Protecting Future of Space System Architectures: Acknowledging, Understanding, and Addressing cyber attack surface

As the size, impact and complexity of space system architectures grow, so too does their susceptibility to adversarial threat actors. Thanks to increased software definition, technology normalization, and the burgeoning democratization of space, the cyber attack surface has evolved from something foreign to hackers into something much more familiar. 

Architectural components. 

From a cybersecurity and cyber attack surface perspective, space system architecture of today and into tomorrow could be split into intra-system categories of what is on the ground and what is in space. In the spirit of addressing the risk of tomorrow, an emergent aspect must also be considered in the inter-system attack surface, specifically in space. The inter-segment attack surface will increasingly represent cyber risk in space as systems become built to connect to each other, and interdependence evolves over the next 5-10 years to rival the cell providers and ISPs of today

Communications links, while part of space system architecture represent a much more mature portion of these systems that must be protected by encryption, COMSEC, and TRANSEC.

The Ground Segment

  • Most often targeted and easily targetable segment

  • Mature traditional cybersecurity technologies exist and should be leveraged

  • Compromise of some parts would prove immediately fatal to the space vehicle

The Space Segment

  • Difficult to target and largely inaccessible segment

  • Cybersecurity solutions are generally bespoke, immature, and unproven

  • Compromise of any part would likely prove immediately fatal to the space vehicle

Inter-System Segment

  • Targetable in ways similar to the threats ISPs and cell providers face today

  • Cybersecurity capabilities are barely in the planning factor 

  • Compromise of one segment could affect entire orbital planes

What Can Space System Owner/Operators Do Now?

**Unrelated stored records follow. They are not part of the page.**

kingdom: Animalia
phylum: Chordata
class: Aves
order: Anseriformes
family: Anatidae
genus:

Risk is holistic within a space system, and operators must acknowledge, understand, and address all three facets of their cyber attack surface 

  1. Adequately secure the ground through existing and mature solutions

  2. Appropriately select and adopt novel technologies to bring defense in depth into orbit

  3. Plan for the architecture tomorrow that will interconnect, impact, and depend upon inter-system segments

  4. Adversarially Assess each segment of their architecture during both development and operation to outpace the threat

Conclusion

The ground segment is the problem that should already be solved. The space segment is the problem to be solved today. The inter-system segment is the problem to be understood before tomorrow is too late. Reactive and defensive solutions should be the minimum, ongoing adversarial assessment should be the rule.